KONO, Sierra Leone — Isata Dumbuya, director of nursing and midwifery for Partners In Health (PIH) Sierra Leone’s reproductive, maternal, neonatal, child, and adolescent health (RMNCAH) program, has been named one of 16 global leaders on TIME’s 2026 Women of the Year list for her transformative advocacy and leadership in equitable maternal health care.
The annual list, which highlights women driving systemic change worldwide, appears in the February 27 print issue of TIME and is available online now.
Dumbuya, a native of Kono District, returned to Sierra Leone in 2018 after 25 years serving as a nurse, midwife, and public health specialist with the United Kingdom’s National Health Service.
She joined PIH to help build high-quality maternal care in a country that has long faced one of the world’s highest maternal mortality burdens. At the time of her return, Sierra Leone’s maternal mortality ratio was more than 40 times higher than in the UK, with women facing a lifetime risk of dying in childbirth as high as 1 in 74. Staff at local facilities had grown desensitized to frequent preventable deaths, and many women feared seeking hospital care, often arriving in critical condition after delayed journeys.
As head of nursing and midwifery at PIH’s flagship Paul E. Farmer Maternal Center of Excellence (MCOE) at Koidu Government Hospital, Dumbuya has led clinical and programmatic efforts to reverse these trends.
She has trained staff to better detect and treat complications, strengthened community outreach across Kono’s 14 chiefdoms, collaborated with traditional birth attendants, and built trust in formal health services. Her work has contributed to a 73% increase in the number of mothers receiving care at PIH-supported facilities in Sierra Leone.
The MCOE itself, a 120-bed state-of-the-art facility developed in partnership with Sierra Leone’s Ministry of Health and Build Health International, officially opened its doors on February 14, 2026, just two weeks ago. It features the country’s first neonatal intensive care unit (with 39 beds), three operating theaters, a piped oxygen system (the first outside Freetown), and healing spaces designed around women’s dignity and needs. The center serves as a referral hub for high-risk pregnancies and obstetric emergencies while training the next generation of Sierra Leonean health workers. Within its first 24 hours, it welcomed 27 patients, and Dumbuya has expressed excitement over the arrival of the facility’s first babies.
“Being acknowledged for work that is genuinely a team effort at Partners In Health is an honour,” Dumbuya said in a statement. “I am incredibly honoured and appreciative to share this spotlight with my thousands of colleagues, particularly the brave doctors, nurses, and midwives in Sierra Leone whose unwavering dedication forms the cornerstone of our work. Together, we are demonstrating that health equity can be a life-saving reality and is not just a pipe dream.”

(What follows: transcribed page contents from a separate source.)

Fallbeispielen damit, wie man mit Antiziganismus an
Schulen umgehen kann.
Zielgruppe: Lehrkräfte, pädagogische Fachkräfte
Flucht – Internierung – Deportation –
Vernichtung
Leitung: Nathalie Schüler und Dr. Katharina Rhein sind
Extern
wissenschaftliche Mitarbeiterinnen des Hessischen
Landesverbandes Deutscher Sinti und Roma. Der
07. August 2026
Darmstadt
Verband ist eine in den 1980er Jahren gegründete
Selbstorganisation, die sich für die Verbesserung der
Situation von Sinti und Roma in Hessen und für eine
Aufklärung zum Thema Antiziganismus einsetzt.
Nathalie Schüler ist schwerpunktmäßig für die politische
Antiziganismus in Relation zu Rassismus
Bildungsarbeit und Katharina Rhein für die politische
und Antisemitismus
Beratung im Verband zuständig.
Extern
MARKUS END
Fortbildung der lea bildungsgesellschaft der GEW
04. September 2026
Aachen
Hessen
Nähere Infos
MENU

Her recognition comes as Sierra Leone continues to make progress: the maternal mortality ratio fell to 354 deaths per 100,000 live births in 2023 (down from 1,506 in 2000), though challenges remain. Dumbuya’s leadership, from early community outreach in 2019 to intensive staff training ahead of the MCOE opening, underscores the power of sustained, locally driven investment in maternal health.

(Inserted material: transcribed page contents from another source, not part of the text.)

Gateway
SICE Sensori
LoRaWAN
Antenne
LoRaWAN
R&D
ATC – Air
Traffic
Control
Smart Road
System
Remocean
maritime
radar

By naming Dumbuya to its 2026 list, TIME places her alongside other international trailblazers advancing opportunity, justice, and health for marginalized communities. Her story highlights not only individual dedication but the collective impact of teams working to ensure no woman dies giving birth simply because of where she lives. The MCOE, now operational, stands as a tangible symbol of that vision taking root in rural Sierra Leone.